DTN Oil

Oil Gains Ahead of EIA Data as Traders Assess Supply Risks

Liubov Georges
By  Liubov Georges , DTN Energy Reporter

WASHINGTON(DTN) -- Oil futures nearest delivery on the New York Mercantile Exchange and Brent crude traded on the Intercontinental Exchange powered higher in early trade Wednesday, with the U.S. crude benchmark trading on either side of $112 bbl as investors parse through a myriad of emerging supply risks in the aftermath of Russia's invasion of Ukraine on Feb. 24, including a "self-imposed" oil embargo on Russian crude cargos by Western companies, with supply chain disruptions deepening in key manufacturing hubs in Asia and Eastern Europe that stand to further exacerbate inflation.

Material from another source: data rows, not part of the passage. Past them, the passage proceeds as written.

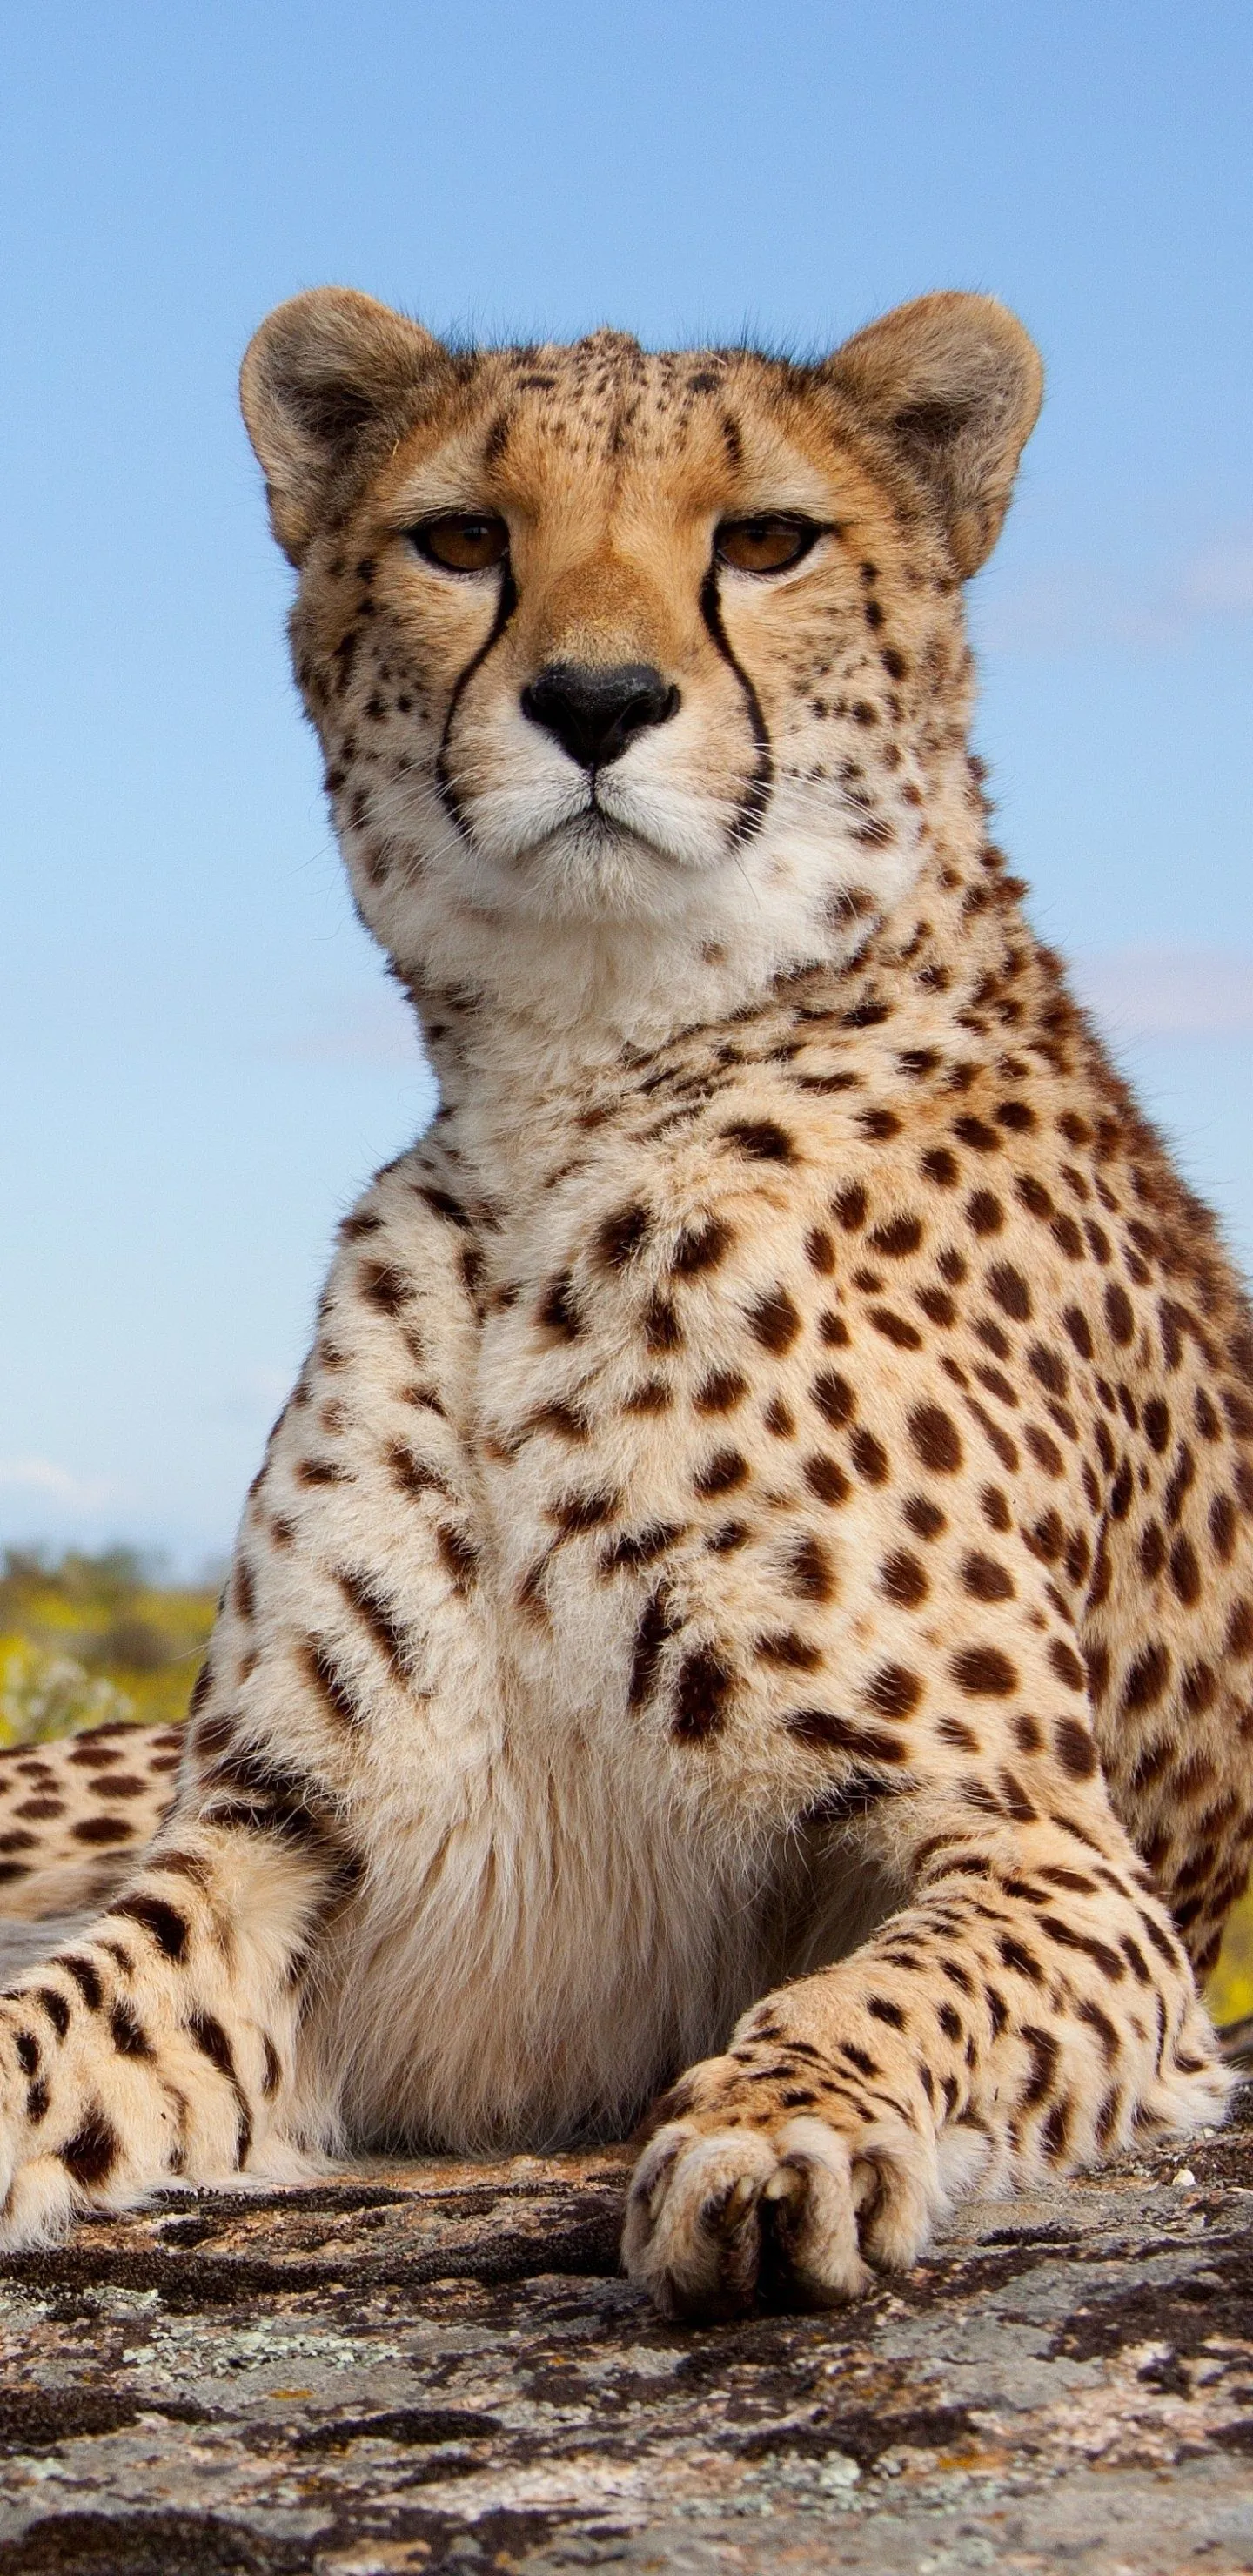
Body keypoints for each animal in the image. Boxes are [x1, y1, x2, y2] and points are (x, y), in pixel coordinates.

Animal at [2, 284, 1251, 2324]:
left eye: (766, 540)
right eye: (460, 541)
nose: (595, 703)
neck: (577, 1089)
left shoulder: (1049, 1857)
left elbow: (893, 1986)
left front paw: (780, 2129)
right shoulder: (272, 1849)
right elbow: (47, 2021)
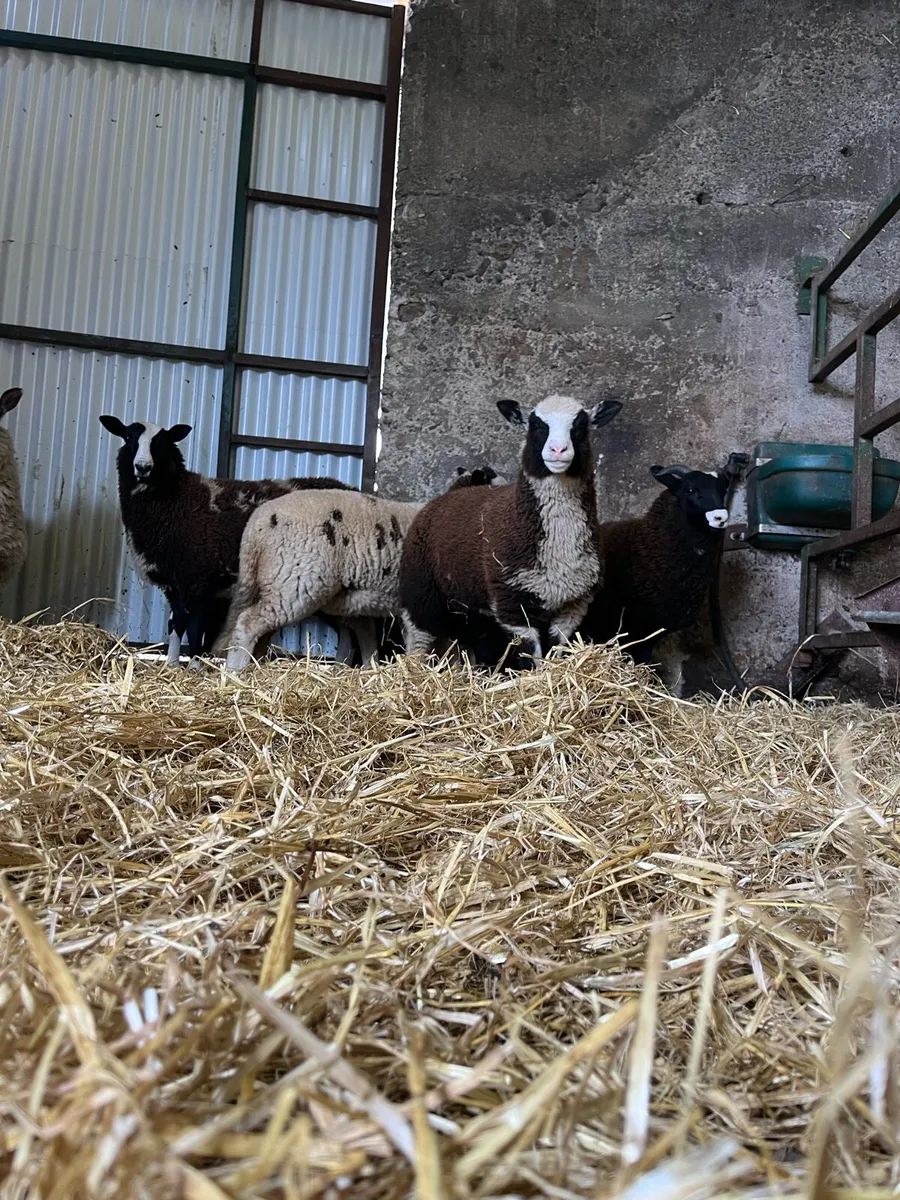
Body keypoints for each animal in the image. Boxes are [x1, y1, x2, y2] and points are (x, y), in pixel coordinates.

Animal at [98, 415, 353, 664]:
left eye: (161, 442)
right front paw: (171, 665)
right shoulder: (175, 581)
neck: (179, 499)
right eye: (128, 437)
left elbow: (194, 631)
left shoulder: (200, 580)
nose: (142, 467)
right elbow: (175, 625)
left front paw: (194, 665)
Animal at [398, 392, 624, 663]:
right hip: (419, 590)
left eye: (580, 426)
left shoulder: (573, 605)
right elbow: (530, 656)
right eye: (536, 426)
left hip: (470, 606)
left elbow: (557, 650)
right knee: (418, 638)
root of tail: (453, 492)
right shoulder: (512, 602)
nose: (558, 450)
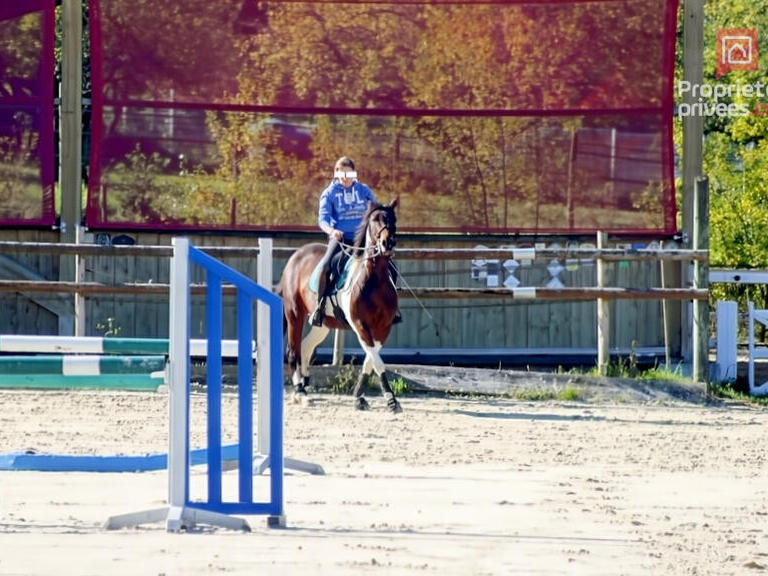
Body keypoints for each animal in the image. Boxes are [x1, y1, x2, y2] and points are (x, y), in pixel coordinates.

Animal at [280, 200, 402, 412]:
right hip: (294, 313)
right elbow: (376, 361)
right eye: (374, 220)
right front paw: (391, 399)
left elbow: (371, 359)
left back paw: (304, 385)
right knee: (293, 351)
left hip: (322, 324)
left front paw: (359, 396)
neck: (374, 280)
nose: (387, 243)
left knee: (305, 347)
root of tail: (296, 256)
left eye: (393, 220)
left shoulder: (383, 327)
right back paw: (300, 392)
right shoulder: (360, 325)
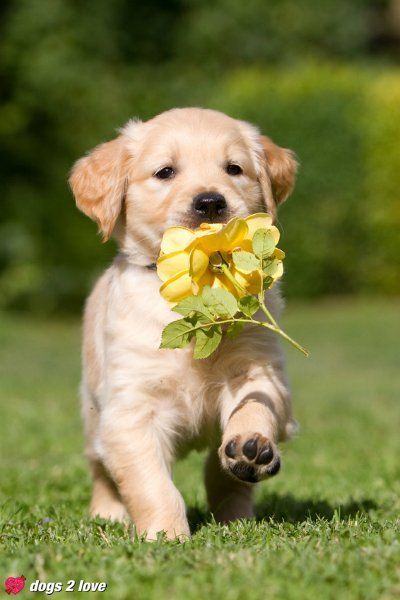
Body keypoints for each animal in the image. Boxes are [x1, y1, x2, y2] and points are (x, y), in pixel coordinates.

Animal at [69, 106, 296, 540]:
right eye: (165, 172)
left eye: (234, 168)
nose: (210, 202)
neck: (198, 287)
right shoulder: (129, 410)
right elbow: (152, 484)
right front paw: (167, 536)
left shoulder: (257, 367)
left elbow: (256, 404)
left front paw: (252, 442)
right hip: (92, 414)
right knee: (100, 470)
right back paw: (107, 514)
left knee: (221, 477)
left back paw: (239, 503)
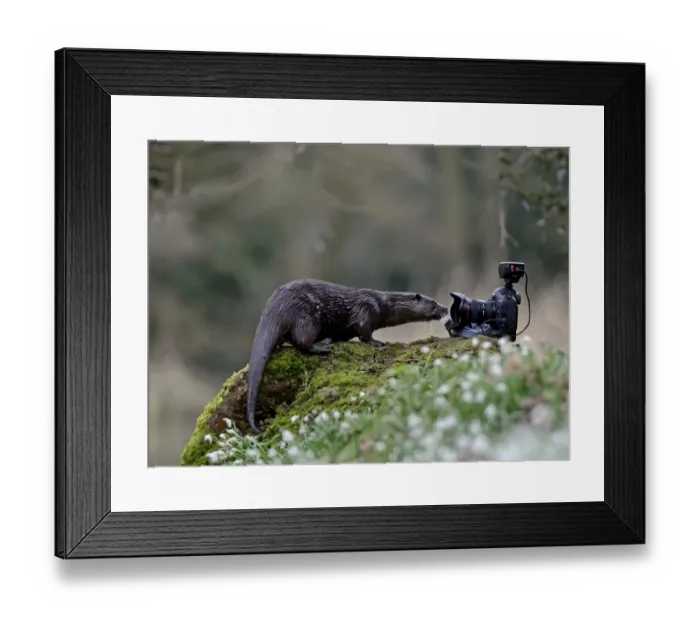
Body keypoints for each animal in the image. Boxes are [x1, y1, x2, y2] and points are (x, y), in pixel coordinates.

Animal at [244, 278, 449, 434]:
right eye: (434, 303)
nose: (446, 308)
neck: (383, 304)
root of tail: (276, 306)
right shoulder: (367, 311)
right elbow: (365, 334)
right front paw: (379, 343)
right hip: (306, 317)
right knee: (302, 340)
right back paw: (323, 346)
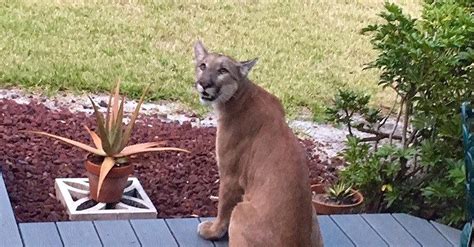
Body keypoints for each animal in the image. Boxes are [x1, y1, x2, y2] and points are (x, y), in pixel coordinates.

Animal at [193, 41, 322, 247]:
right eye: (203, 66)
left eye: (222, 70)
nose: (204, 84)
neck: (240, 95)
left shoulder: (230, 175)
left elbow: (223, 206)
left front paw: (213, 230)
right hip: (313, 213)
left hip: (241, 211)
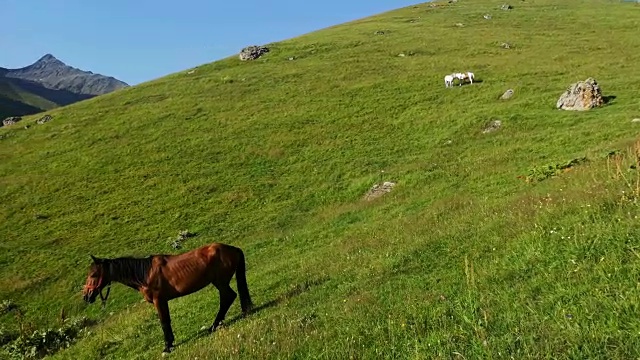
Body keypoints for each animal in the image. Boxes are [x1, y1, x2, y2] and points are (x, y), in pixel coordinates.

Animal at [83, 243, 255, 352]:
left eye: (94, 274)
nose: (87, 296)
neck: (145, 273)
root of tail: (232, 249)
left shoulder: (159, 300)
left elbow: (164, 322)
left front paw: (168, 346)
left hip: (220, 282)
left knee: (228, 297)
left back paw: (214, 325)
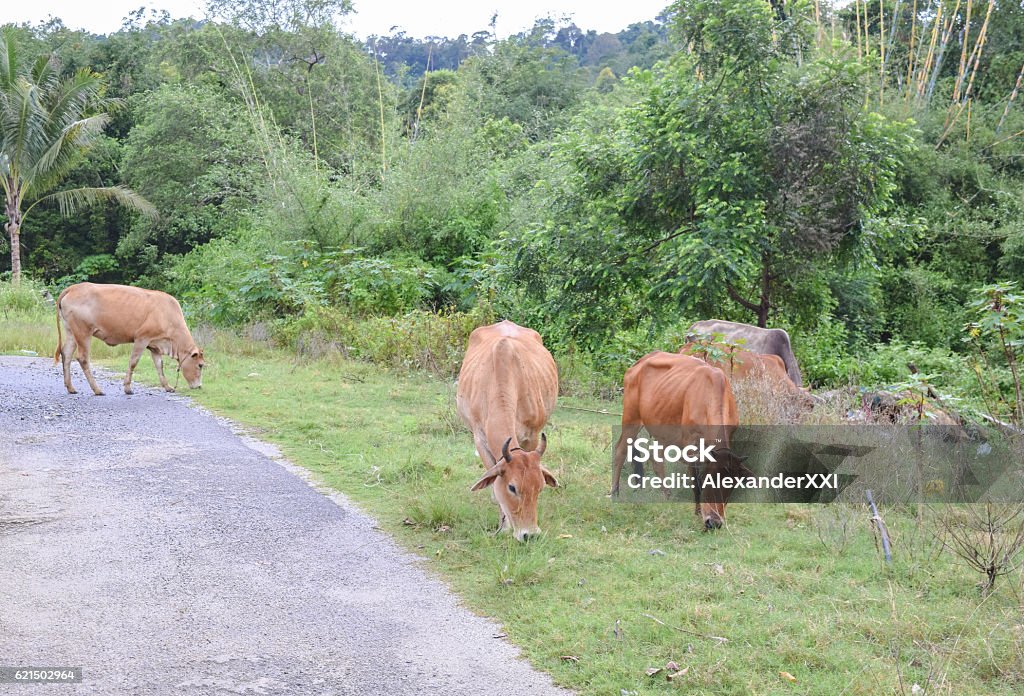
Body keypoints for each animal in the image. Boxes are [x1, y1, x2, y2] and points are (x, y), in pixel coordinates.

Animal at [54, 280, 205, 395]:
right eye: (200, 365)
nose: (199, 386)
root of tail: (73, 288)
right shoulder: (142, 338)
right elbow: (133, 362)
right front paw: (127, 388)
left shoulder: (155, 345)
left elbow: (159, 366)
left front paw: (168, 387)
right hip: (83, 332)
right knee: (82, 358)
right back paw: (97, 390)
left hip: (71, 331)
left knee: (66, 354)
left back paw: (71, 388)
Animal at [456, 321, 561, 544]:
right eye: (512, 488)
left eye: (540, 487)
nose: (530, 535)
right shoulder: (480, 439)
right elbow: (495, 484)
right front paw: (503, 527)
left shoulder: (532, 436)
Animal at [606, 350, 753, 528]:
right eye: (709, 480)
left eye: (731, 487)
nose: (714, 522)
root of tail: (641, 361)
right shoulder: (691, 443)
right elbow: (695, 482)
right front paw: (698, 512)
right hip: (631, 417)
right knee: (620, 450)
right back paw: (615, 491)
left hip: (661, 426)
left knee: (656, 460)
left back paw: (667, 494)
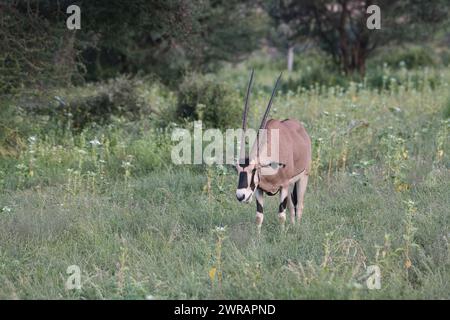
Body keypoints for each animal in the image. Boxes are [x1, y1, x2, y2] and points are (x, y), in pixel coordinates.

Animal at [234, 70, 312, 231]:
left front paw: (281, 234)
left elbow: (281, 215)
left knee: (299, 205)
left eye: (254, 169)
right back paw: (293, 225)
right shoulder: (259, 189)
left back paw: (297, 227)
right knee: (292, 207)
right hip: (290, 185)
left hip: (303, 177)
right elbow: (259, 216)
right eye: (237, 169)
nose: (240, 196)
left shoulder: (283, 186)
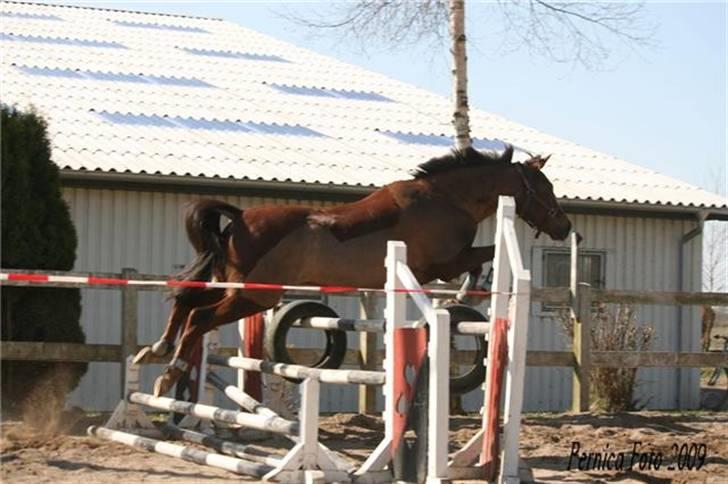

Chaos in global supply chains is unlikely to ease anytime soon, according to Federal Reserve Chair Pro Tempore Jerome Powell, who gave a pivotal speech this week in front of the National Association of Business Economics, citing COVID-related shutdowns in China and the blockade of Ukraine's Back Sea ports of Mariupol and Odessa. With Moscow's war raging in Ukraine, exporters and logistics firms are now forced to find new transportation routes that would avoid combat zones and Russia's massive landmass. Europe's largest freight companies are reportedly looking at a combination of sea-air solutions that could help manufacturers prevent production disruptions but add to transportation costs.

The new dynamics are clearly inflationary for the export/import oriented economies of Western Europe and the United States, where consumer price index jumped to a four decade high 5.9% on annualized basis in February and a record-high 7.9%, respectively.

On Monday, Powell said the central bank is now prepared to move more aggressively on interest rates to get a handle on inflation, while cautious of de-anchoring the long-term inflation expectations.

"The longer inflation stays elevated -- the higher the risks that it will become embedded in the economy," added Powell.

The most recent survey from the University of Michigan still shows that American consumers expect inflation to ease from 5% by the end of the current year to 3% in 2025. Should those expectations change in coming months, it could signal the emergence of inflationary phycology, a phenomenon that kept inflation elevated in the U.S. throughout the 1970s and early 1980s.

Powell was uncharacteristically forceful in his tone, indicating the possibility of one or more 50 basis point rate hikes at coming meetings, and that the Fed would aggressively work to reduce inflation even if that meant tightening monetary policy to the point it slows economic growth.

Following Monday's speech, Goldman Sachs in a note to clients said it expects the Fed to lift the federal funds rate by 50 basis points at both its May and June Federal Open Market Committee meetings. FOMC meets six more times in 2022, with the Fed's dot-plot released March 16 showing a rate hike at each of those meetings. Furthermore, a number of Fed officials that are considered both doves and hawks backed Powell's comments, signaling a united front by the central bank to fight inflation.

Slowing economic growth is most likely impacting fuel demand in the United States, with DTN's Refined Fuels Demand data showing gasoline demand for the week-ending March 18 decreasing 6.2% and diesel demand down 4.5% from the prior week. Although the decline in fuel demand appeared weather related, and more data is need to confirm if a trend is forming, the recent widespread weakness in diesel and gasoline demand may be early signs of demand destruction. That said, it's worth noting that even amid the recent week-on-week declines in demand, diesel demand is still 8.2% above 2019 levels for the seasonal period, and gasoline demand 2.3% above 2019 levels for the week.

Investors will be paying close attention to the demand response in the U.S. and the European Union for potential indication of a longer-term effects on consumption patterns.

U.S. Energy Information Administration will release its inventory report at 10:30 AM ET. Late Tuesday, American Petroleum Institute data showed commercial crude oil supplies tumbled 4.28 million bbl last week, with calls ranging from a drop of 3.4 million bbl to a weekly gain of 2.5 million bbl. Inventories at the NYMEX West Texas Intermediate delivery point in Cushing, Oklahoma, added 646,000 bbl. Gasoline stockpiles fell 626,000 bbl in the week profiled, below estimates for a 1.5 million bbl draw. API data show distillate inventories decreased 826,000 bbl versus calls for a decline of 800,000 bbl.

Near 7:30 AM ET, NYMEX May WTI futures advanced $2.42 bbl to trade near $111.80 bbl, with ICE May Brent futures gaining $2.90 to $118.40 bbl. NYMEX April RBOB futures registered a 3.97 cents gain to $3.3704 gallon, and April ULSD futures edged 0.90 cents higher to trade near $3.8733 gallon.